For more than ten years, our company has been providing remote sensing data and various services
and products derived from the data to the National Parks of Hungary. Almost all remote sensing
technologies have been applied in the field of nature conservation. One of these technologies is
aerial hyperspectral remote sensing, which we have successfully used to map invasive weeds in the
Central-Ipoly Valley and grassland species in the Hortobágy area. Hyperspectral technology can even
be used for species-level identification in mapping large areas.
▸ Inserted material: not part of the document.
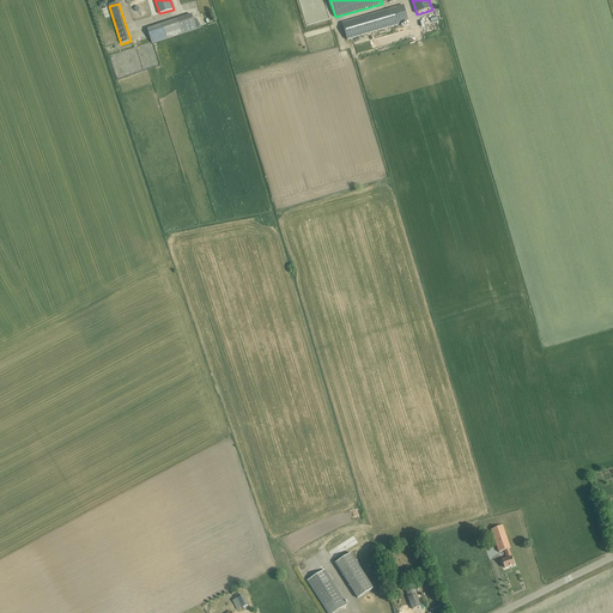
[(404,6),(343,24),(347,40),(408,22),(404,6)]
A great deal of reconstruction work is being done to conserve habitats and create new habitats, for
the planning tasks of which the most effective method is the use of a topographic models created
from aerial laser scanning of the area. In the Hortobágy National Park, a comprehensive terrain
model of the former bombing range area, while in the Fertő Hanság National Park, a comprehensive
terrain model of the Hanság area were created. High-resolution topographic models are effective
tools for water and landscaping planning tasks. In addition to habitat mapping and planning work,
topographic models were also created for demonstration purposes, from which even 3D printed
terrain tables can be produced. On behalf of the Aggtelek National Park, we have produced various
maps to study the habitat and migration routes of large carnivores, which can be integrated with
maps and databases produced using similar technology in neighboring countries. The maps help to
understand the characteristics of the areas visited by wolves and bears. A further use of the terrain
models is the identification and delimitation of archaeological sites in National Parks. A special task
was to create an accurate 3D model of the hive-stones, using an integration of ground-based laser
scanning and airborne remote sensing.
The results of the aerial laser scanning carried out in the Bükk National Park have created an accurate
database of the kurgans and the analyses have also led to the discovery of new sites. With high
accuracy, up to 20 measurement points per square metre, airborne laser scanning can map up to
100km 2 per day. This year we carried out airborne LiDAR measurements in the early spring leafless
period in the areas designated by the Danube-Ipoly National Park in Börzsöny. The data can be used
for a wide range of applications, from individual tree-level studies to study field geomorphology.